WHAT YOU SHOULD DO:
The response must contain every record, repeated exactly.
----- INPUT -----
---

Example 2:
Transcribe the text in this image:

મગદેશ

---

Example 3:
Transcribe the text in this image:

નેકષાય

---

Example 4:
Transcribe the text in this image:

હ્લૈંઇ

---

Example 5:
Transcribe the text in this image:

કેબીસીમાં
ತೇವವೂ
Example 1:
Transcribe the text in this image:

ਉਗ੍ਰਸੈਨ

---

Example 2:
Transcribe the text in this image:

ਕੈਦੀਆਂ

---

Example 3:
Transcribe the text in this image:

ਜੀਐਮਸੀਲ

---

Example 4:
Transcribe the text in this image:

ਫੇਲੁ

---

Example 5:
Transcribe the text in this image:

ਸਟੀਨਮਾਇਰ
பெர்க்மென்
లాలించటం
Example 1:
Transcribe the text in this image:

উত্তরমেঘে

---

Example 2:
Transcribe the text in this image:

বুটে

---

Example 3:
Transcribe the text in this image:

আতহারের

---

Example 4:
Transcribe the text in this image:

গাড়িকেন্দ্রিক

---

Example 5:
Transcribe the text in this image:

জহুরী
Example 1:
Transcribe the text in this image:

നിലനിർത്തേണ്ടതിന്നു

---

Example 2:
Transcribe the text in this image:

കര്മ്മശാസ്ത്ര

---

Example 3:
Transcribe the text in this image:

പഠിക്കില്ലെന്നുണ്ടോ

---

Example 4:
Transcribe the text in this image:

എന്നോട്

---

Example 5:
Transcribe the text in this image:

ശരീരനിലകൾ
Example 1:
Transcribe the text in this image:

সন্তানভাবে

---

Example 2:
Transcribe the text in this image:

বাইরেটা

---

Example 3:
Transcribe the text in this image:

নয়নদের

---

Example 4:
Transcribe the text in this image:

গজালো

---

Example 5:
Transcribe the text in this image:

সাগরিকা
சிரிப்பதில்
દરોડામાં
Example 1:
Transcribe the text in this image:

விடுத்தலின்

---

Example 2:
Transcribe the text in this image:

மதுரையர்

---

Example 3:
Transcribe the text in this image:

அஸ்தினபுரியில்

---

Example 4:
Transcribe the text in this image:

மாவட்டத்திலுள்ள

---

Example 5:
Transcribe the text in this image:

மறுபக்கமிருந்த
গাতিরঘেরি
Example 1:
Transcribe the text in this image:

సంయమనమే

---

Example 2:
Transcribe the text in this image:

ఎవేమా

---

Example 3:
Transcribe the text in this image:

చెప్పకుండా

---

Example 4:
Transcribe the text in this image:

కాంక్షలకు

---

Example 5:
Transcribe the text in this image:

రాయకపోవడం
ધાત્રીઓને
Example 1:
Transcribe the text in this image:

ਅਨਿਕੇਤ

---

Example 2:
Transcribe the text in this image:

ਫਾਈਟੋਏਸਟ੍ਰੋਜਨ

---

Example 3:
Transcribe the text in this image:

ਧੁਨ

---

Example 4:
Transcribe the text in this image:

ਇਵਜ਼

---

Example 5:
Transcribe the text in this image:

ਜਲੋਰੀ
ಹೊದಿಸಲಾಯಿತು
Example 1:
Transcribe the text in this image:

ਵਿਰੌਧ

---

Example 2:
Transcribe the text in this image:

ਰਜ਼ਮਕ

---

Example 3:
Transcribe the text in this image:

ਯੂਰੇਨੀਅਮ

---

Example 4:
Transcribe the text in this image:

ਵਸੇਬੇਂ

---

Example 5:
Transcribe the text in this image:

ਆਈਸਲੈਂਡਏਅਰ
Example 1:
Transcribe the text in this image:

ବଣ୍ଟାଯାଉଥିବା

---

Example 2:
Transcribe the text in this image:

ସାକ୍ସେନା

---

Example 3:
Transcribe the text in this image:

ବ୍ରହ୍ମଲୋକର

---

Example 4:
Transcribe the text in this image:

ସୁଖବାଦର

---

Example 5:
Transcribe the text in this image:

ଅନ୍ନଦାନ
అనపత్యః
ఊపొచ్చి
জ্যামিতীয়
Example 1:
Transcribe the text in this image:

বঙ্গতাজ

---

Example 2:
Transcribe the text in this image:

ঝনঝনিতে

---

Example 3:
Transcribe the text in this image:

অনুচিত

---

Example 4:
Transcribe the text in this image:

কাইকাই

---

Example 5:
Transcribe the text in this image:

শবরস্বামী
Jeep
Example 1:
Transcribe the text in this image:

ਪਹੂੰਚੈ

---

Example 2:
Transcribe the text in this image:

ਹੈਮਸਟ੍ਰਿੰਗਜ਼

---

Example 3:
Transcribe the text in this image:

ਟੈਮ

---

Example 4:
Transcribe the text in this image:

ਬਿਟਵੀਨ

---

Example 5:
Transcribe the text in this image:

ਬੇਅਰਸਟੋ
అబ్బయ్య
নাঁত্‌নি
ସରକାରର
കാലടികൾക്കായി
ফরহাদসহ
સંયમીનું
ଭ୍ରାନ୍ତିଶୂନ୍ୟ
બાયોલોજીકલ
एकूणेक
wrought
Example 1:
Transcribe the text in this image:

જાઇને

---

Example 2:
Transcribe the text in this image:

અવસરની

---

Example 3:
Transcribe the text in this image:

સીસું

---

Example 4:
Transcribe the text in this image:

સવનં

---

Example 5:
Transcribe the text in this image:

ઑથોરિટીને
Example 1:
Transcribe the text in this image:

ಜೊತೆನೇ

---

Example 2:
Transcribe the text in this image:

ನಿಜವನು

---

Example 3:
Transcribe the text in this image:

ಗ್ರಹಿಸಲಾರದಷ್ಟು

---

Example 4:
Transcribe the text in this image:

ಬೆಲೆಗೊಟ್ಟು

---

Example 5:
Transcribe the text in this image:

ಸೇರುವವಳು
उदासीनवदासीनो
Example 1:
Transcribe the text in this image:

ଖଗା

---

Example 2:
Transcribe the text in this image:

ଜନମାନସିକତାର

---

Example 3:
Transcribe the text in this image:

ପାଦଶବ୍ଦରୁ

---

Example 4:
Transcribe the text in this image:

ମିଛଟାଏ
-----
FINAL ANSWER:
---

Example 2:
Transcribe the text in this image:

મગદેશ

---

Example 3:
Transcribe the text in this image:

નેકષાય

---

Example 4:
Transcribe the text in this image:

હ્લૈંઇ

---

Example 5:
Transcribe the text in this image:

કેબીસીમાં
ತೇವವೂ
Example 1:
Transcribe the text in this image:

ਉਗ੍ਰਸੈਨ

---

Example 2:
Transcribe the text in this image:

ਕੈਦੀਆਂ

---

Example 3:
Transcribe the text in this image:

ਜੀਐਮਸੀਲ

---

Example 4:
Transcribe the text in this image:

ਫੇਲੁ

---

Example 5:
Transcribe the text in this image:

ਸਟੀਨਮਾਇਰ
பெர்க்மென்
లాలించటం
Example 1:
Transcribe the text in this image:

উত্তরমেঘে

---

Example 2:
Transcribe the text in this image:

বুটে

---

Example 3:
Transcribe the text in this image:

আতহারের

---

Example 4:
Transcribe the text in this image:

গাড়িকেন্দ্রিক

---

Example 5:
Transcribe the text in this image:

জহুরী
Example 1:
Transcribe the text in this image:

നിലനിർത്തേണ്ടതിന്നു

---

Example 2:
Transcribe the text in this image:

കര്മ്മശാസ്ത്ര

---

Example 3:
Transcribe the text in this image:

പഠിക്കില്ലെന്നുണ്ടോ

---

Example 4:
Transcribe the text in this image:

എന്നോട്

---

Example 5:
Transcribe the text in this image:

ശരീരനിലകൾ
Example 1:
Transcribe the text in this image:

সন্তানভাবে

---

Example 2:
Transcribe the text in this image:

বাইরেটা

---

Example 3:
Transcribe the text in this image:

নয়নদের

---

Example 4:
Transcribe the text in this image:

গজালো

---

Example 5:
Transcribe the text in this image:

সাগরিকা
சிரிப்பதில்
દરોડામાં
Example 1:
Transcribe the text in this image:

விடுத்தலின்

---

Example 2:
Transcribe the text in this image:

மதுரையர்

---

Example 3:
Transcribe the text in this image:

அஸ்தினபுரியில்

---

Example 4:
Transcribe the text in this image:

மாவட்டத்திலுள்ள

---

Example 5:
Transcribe the text in this image:

மறுபக்கமிருந்த
গাতিরঘেরি
Example 1:
Transcribe the text in this image:

సంయమనమే

---

Example 2:
Transcribe the text in this image:

ఎవేమా

---

Example 3:
Transcribe the text in this image:

చెప్పకుండా

---

Example 4:
Transcribe the text in this image:

కాంక్షలకు

---

Example 5:
Transcribe the text in this image:

రాయకపోవడం
ધાત્રીઓને
Example 1:
Transcribe the text in this image:

ਅਨਿਕੇਤ

---

Example 2:
Transcribe the text in this image:

ਫਾਈਟੋਏਸਟ੍ਰੋਜਨ

---

Example 3:
Transcribe the text in this image:

ਧੁਨ

---

Example 4:
Transcribe the text in this image:

ਇਵਜ਼

---

Example 5:
Transcribe the text in this image:

ਜਲੋਰੀ
ಹೊದಿಸಲಾಯಿತು
Example 1:
Transcribe the text in this image:

ਵਿਰੌਧ

---

Example 2:
Transcribe the text in this image:

ਰਜ਼ਮਕ

---

Example 3:
Transcribe the text in this image:

ਯੂਰੇਨੀਅਮ

---

Example 4:
Transcribe the text in this image:

ਵਸੇਬੇਂ

---

Example 5:
Transcribe the text in this image:

ਆਈਸਲੈਂਡਏਅਰ
Example 1:
Transcribe the text in this image:

ବଣ୍ଟାଯାଉଥିବା

---

Example 2:
Transcribe the text in this image:

ସାକ୍ସେନା

---

Example 3:
Transcribe the text in this image:

ବ୍ରହ୍ମଲୋକର

---

Example 4:
Transcribe the text in this image:

ସୁଖବାଦର

---

Example 5:
Transcribe the text in this image:

ଅନ୍ନଦାନ
అనపత్యః
ఊపొచ్చి
জ্যামিতীয়
Example 1:
Transcribe the text in this image:

বঙ্গতাজ

---

Example 2:
Transcribe the text in this image:

ঝনঝনিতে

---

Example 3:
Transcribe the text in this image:

অনুচিত

---

Example 4:
Transcribe the text in this image:

কাইকাই

---

Example 5:
Transcribe the text in this image:

শবরস্বামী
Jeep
Example 1:
Transcribe the text in this image:

ਪਹੂੰਚੈ

---

Example 2:
Transcribe the text in this image:

ਹੈਮਸਟ੍ਰਿੰਗਜ਼

---

Example 3:
Transcribe the text in this image:

ਟੈਮ

---

Example 4:
Transcribe the text in this image:

ਬਿਟਵੀਨ

---

Example 5:
Transcribe the text in this image:

ਬੇਅਰਸਟੋ
అబ్బయ్య
নাঁত্‌নি
ସରକାରର
കാലടികൾക്കായി
ফরহাদসহ
સંયમીનું
ଭ୍ରାନ୍ତିଶୂନ୍ୟ
બાયોલોજીકલ
एकूणेक
wrought
Example 1:
Transcribe the text in this image:

જાઇને

---

Example 2:
Transcribe the text in this image:

અવસરની

---

Example 3:
Transcribe the text in this image:

સીસું

---

Example 4:
Transcribe the text in this image:

સવનં

---

Example 5:
Transcribe the text in this image:

ઑથોરિટીને
Example 1:
Transcribe the text in this image:

ಜೊತೆನೇ

---

Example 2:
Transcribe the text in this image:

ನಿಜವನು

---

Example 3:
Transcribe the text in this image:

ಗ್ರಹಿಸಲಾರದಷ್ಟು

---

Example 4:
Transcribe the text in this image:

ಬೆಲೆಗೊಟ್ಟು

---

Example 5:
Transcribe the text in this image:

ಸೇರುವವಳು
उदासीनवदासीनो
Example 1:
Transcribe the text in this image:

ଖଗା

---

Example 2:
Transcribe the text in this image:

ଜନମାନସିକତାର

---

Example 3:
Transcribe the text in this image:

ପାଦଶବ୍ଦରୁ

---

Example 4:
Transcribe the text in this image:

ମିଛଟାଏ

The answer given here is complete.